» **Problem to work on**: Reproduce the records from their start through the line containing "The book focuses on the relationships between", swapping every "Previous Year" for "Past Year" and leaving everything else unchanged.

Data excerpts
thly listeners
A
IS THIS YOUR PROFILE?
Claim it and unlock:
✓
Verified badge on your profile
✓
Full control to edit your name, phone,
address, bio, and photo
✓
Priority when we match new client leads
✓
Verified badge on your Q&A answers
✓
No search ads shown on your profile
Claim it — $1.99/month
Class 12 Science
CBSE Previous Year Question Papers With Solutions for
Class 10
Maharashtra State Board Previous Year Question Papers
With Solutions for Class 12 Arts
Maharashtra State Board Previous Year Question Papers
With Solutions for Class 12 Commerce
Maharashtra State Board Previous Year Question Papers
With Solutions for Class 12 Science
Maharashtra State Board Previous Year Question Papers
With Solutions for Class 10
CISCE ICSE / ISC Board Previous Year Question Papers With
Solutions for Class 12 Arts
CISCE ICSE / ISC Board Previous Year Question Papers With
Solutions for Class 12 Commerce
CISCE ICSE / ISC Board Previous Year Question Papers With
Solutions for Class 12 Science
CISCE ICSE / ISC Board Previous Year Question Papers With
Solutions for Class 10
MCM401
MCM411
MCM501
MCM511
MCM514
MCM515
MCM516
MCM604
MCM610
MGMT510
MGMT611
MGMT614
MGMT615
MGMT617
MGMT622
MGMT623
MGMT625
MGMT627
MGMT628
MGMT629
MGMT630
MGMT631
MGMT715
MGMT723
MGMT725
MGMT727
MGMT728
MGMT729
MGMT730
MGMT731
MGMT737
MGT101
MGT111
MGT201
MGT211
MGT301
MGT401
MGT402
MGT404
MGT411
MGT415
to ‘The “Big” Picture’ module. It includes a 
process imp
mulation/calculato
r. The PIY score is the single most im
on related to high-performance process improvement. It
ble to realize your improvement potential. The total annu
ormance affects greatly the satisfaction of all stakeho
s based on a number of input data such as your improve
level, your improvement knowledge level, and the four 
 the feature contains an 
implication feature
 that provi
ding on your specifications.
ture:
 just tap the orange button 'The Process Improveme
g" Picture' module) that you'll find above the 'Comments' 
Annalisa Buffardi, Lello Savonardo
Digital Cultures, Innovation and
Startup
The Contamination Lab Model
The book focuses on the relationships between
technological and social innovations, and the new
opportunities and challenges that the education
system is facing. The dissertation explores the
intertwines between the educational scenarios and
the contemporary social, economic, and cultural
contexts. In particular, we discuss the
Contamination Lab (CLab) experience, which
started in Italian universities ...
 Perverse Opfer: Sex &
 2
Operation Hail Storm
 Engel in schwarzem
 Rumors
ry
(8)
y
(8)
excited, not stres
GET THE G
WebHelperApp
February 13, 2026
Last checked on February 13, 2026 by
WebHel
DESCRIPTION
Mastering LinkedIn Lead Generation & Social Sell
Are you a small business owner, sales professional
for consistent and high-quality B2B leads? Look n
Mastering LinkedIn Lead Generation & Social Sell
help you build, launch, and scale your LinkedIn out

» **Response**:
thly listeners
A
IS THIS YOUR PROFILE?
Claim it and unlock:
✓
Verified badge on your profile
✓
Full control to edit your name, phone,
address, bio, and photo
✓
Priority when we match new client leads
✓
Verified badge on your Q&A answers
✓
No search ads shown on your profile
Claim it — $1.99/month
Class 12 Science
CBSE Past Year Question Papers With Solutions for
Class 10
Maharashtra State Board Past Year Question Papers
With Solutions for Class 12 Arts
Maharashtra State Board Past Year Question Papers
With Solutions for Class 12 Commerce
Maharashtra State Board Past Year Question Papers
With Solutions for Class 12 Science
Maharashtra State Board Past Year Question Papers
With Solutions for Class 10
CISCE ICSE / ISC Board Past Year Question Papers With
Solutions for Class 12 Arts
CISCE ICSE / ISC Board Past Year Question Papers With
Solutions for Class 12 Commerce
CISCE ICSE / ISC Board Past Year Question Papers With
Solutions for Class 12 Science
CISCE ICSE / ISC Board Past Year Question Papers With
Solutions for Class 10
MCM401
MCM411
MCM501
MCM511
MCM514
MCM515
MCM516
MCM604
MCM610
MGMT510
MGMT611
MGMT614
MGMT615
MGMT617
MGMT622
MGMT623
MGMT625
MGMT627
MGMT628
MGMT629
MGMT630
MGMT631
MGMT715
MGMT723
MGMT725
MGMT727
MGMT728
MGMT729
MGMT730
MGMT731
MGMT737
MGT101
MGT111
MGT201
MGT211
MGT301
MGT401
MGT402
MGT404
MGT411
MGT415
to ‘The “Big” Picture’ module. It includes a 
process imp
mulation/calculato
r. The PIY score is the single most im
on related to high-performance process improvement. It
ble to realize your improvement potential. The total annu
ormance affects greatly the satisfaction of all stakeho
s based on a number of input data such as your improve
level, your improvement knowledge level, and the four 
 the feature contains an 
implication feature
 that provi
ding on your specifications.
ture:
 just tap the orange button 'The Process Improveme
g" Picture' module) that you'll find above the 'Comments' 
Annalisa Buffardi, Lello Savonardo
Digital Cultures, Innovation and
Startup
The Contamination Lab Model
The book focuses on the relationships between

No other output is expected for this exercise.